A commissioning leader who puts himself in a patient’s shoes, how refreshing – but what next?
This week there has been one name on the lips of anyone who is anyone in the healthcare service; Simon Stevens. The new chief executive of NHS England’s first interview has set the service ablaze and given people pause for thought in more ways than one. But what do his words really mean when you break them down?
As chief executive of an organisation that specialises in using individual patient experiences to improve the quality of healthcare for all, for me, Simon Stevens’ revelation that he intends to “put himself in a patient’s shoes”, to understand their care needs and deliver the best quality care, is a breath of fresh air.
Any health or social services core purpose is to serve and care for patients or service users, so it stands to reason that delivering the best quality care experience to these patients should be at the heart of any service. Being organised around their needs is not just a priority but THE priority. Having commissioning leadership that supports this ideal will go one step closer to actually achieving this.
One comment that was reported to have sent shockwaves through the service was that parts of the NHS are riddled with “deep seated structural problems” and must be “completely reinvented.” In my eyes the only shock with this statement is that people are so shocked by it. To be successful any service needs to be built around the needs of the primary user, in retail that is the shopper, in healthcare it’s the patient. At this point the health service is not built around patients, it is built to achieve outcomes (often outputs in practice) against budgets.
It’s a flaw that can only be remedied by reprioritising and moving towards a systematic patient involvement cycle. This inevitably means involving patients in discussions about resources and treating them like adults.
Wherever possible every decision needs to come back to the patient and whether it benefits them -the only way to know this outside of a paternalistic model is to ask them. Asking these questions and converting the answers into healthcare improvements is at the heart of Picker. As an organisation we attempt to create the tools which enable us to ask these questions, no matter an individual’s care needs. We then measure people’s responses to work out exactly what factors are affecting their health or social care experience, to help map an improved path for future care.
Speaking of the future, Simon Stevens makes it clear that localised, specialised centres are a big part of that, but in my opinion, before we get there, we need to ask ourselves; why do patients really want more local hospitals? Is it a clinical care issue or is it more? Do they prefer the relationships they have in smaller organisations? Are there public transport issues or are increased parking fees making life difficult? These are all questions that we would know the answers to if we actually asked them. They may seem obvious but they are key to planning.
Having visited hospitals as a patient and a professional researcher and policy maker, it’s not hard to see that the service’s need to make money out of parking fees, for example, has alienated both patients and staff. That brings me to staff, which is one area that are as yet undefined in Simon Stevens’ vision as presented so far. I’m sure they are a key factor in it, I just look forward to seeing the small print on this.
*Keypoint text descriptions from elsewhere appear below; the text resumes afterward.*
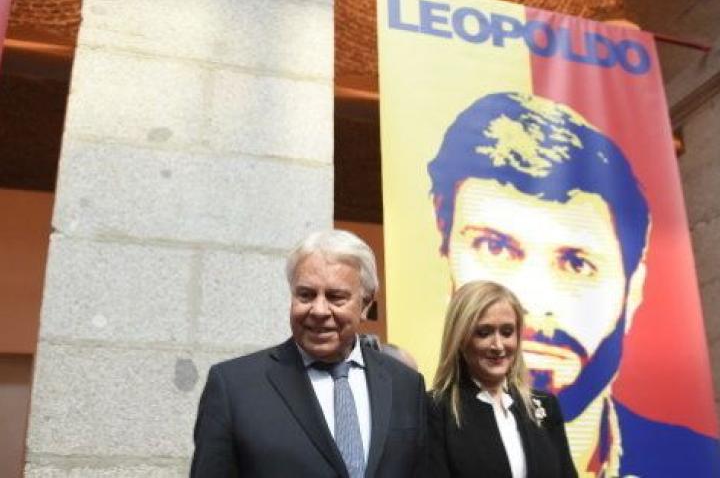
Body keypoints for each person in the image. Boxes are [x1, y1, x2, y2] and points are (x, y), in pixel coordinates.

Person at [427, 92, 720, 476]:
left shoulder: (544, 410)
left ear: (632, 290)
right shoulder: (430, 415)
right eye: (495, 247)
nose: (535, 301)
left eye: (576, 263)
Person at [191, 230, 427, 477]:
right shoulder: (235, 387)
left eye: (336, 297)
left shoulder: (406, 386)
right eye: (306, 295)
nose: (319, 310)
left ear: (366, 304)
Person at [428, 280, 577, 478]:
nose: (498, 345)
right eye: (484, 333)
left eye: (507, 332)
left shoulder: (545, 406)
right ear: (460, 339)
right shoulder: (435, 410)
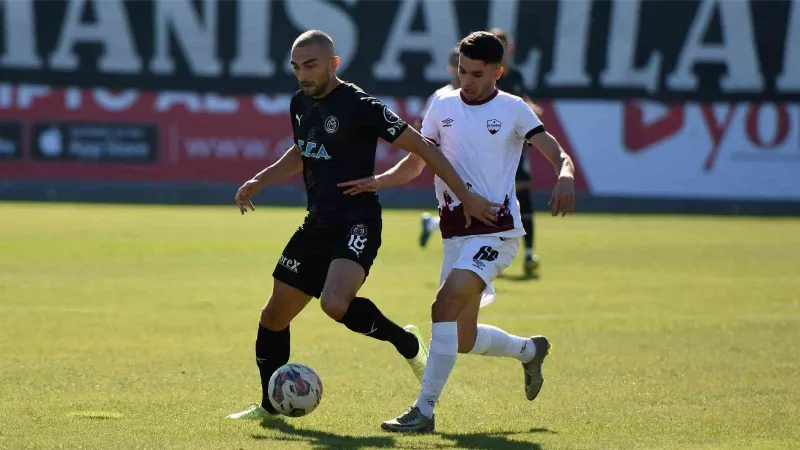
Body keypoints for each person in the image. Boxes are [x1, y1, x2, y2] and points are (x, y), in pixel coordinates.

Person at [226, 30, 501, 421]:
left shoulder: (360, 105)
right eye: (296, 67)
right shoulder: (299, 103)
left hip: (357, 220)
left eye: (311, 65)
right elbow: (303, 149)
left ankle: (406, 344)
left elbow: (423, 146)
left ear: (333, 64)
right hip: (317, 223)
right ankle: (271, 406)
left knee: (334, 303)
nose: (302, 74)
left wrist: (466, 196)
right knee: (273, 316)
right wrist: (261, 179)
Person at [337, 31, 575, 433]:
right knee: (461, 338)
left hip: (496, 233)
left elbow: (555, 152)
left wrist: (565, 174)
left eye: (478, 74)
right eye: (462, 71)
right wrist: (379, 180)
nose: (467, 80)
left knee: (442, 308)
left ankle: (424, 412)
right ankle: (530, 350)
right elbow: (418, 162)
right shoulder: (442, 104)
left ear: (498, 72)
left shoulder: (514, 109)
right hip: (455, 234)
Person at [491, 28, 542, 278]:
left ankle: (529, 252)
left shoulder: (515, 77)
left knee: (523, 195)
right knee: (494, 200)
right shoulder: (488, 77)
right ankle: (491, 252)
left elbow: (524, 102)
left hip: (515, 145)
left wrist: (532, 109)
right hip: (491, 147)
From conducting both the National Inpatient Survey and the NHS England Staff Survey we know first-hand, that when it comes to patient engagement and overall experience, the staff are the key!
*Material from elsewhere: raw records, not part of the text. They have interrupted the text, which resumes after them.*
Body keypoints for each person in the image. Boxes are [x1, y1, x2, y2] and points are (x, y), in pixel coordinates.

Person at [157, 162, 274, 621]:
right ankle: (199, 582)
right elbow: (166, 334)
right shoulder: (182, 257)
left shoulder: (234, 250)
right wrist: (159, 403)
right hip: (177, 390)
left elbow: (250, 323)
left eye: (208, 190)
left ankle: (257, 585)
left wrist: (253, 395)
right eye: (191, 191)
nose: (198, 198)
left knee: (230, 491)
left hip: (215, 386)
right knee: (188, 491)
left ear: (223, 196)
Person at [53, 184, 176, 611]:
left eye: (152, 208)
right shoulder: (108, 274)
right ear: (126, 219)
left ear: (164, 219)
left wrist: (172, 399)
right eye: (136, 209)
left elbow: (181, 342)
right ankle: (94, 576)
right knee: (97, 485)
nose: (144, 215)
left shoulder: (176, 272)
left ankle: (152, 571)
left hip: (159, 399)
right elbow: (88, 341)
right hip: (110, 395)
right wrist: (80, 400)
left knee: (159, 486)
In the past, NHS England has taken a somewhat ambiguous approach to patient experience and although Simon Stevens’ comment that “wherever possible”, allowing patients’ freedom of choice is desirable, should be a comfort that things are changing, at this point I don’t think it is enough. I think it was intended to be very positive, but was perhaps not framed correctly. To get this right we need to first understand the difference between choices and rights. Freedom of choice is not just a patient’s right sometimes, it’s a human right all of the time. The issue being referred to here is presumably the one of resources and range of treatment choices, but there is a danger that when using blanket statements such as “wherever possible”, we obscure the patient’s fundamental right to decide in areas such as whether to participate, on what terms and with who.
As doctors you can advise a patient to take a treatment but you cannot make them do it, they always have the right to say no or to get a second opinion, should they want to. Think of it like this and it’s not just important to give patients choices “wherever possible”, it’s essential. There is plenty of evidence that patients who are not on board don’t comply – and these rates of non-compliance can be as high as 75% wasting massive amounts of resource. This doesn’t have to be scary or threatening as it has previously been perceived. Channelled in the right way patient choices can actually make our service even better. Once you see the choices that patients are making and why, you have some quality indicators of what to and not to do.
Remove the healthcare setting for a second and think of John Lewis for example, the UK’s shining customer service success – so successful in fact that the HSJ ran a seminar last week asking if their business model could even be applied to the NHS setting. They don’t refer to quality control “wherever possible”, they use it all the time. If we are going to build and sustain a successful, quality healthcare service, we have to consistently consider quality control and patient feedback, factor it into core policy measures and generally do whatever it takes to deliver the best care and patient experience.
I look forward to seeing Simon Stevens’ vision take shape and working together so that patients, alongside staff, take their place at the heart of creating an improved, sustainable healthcare service for all.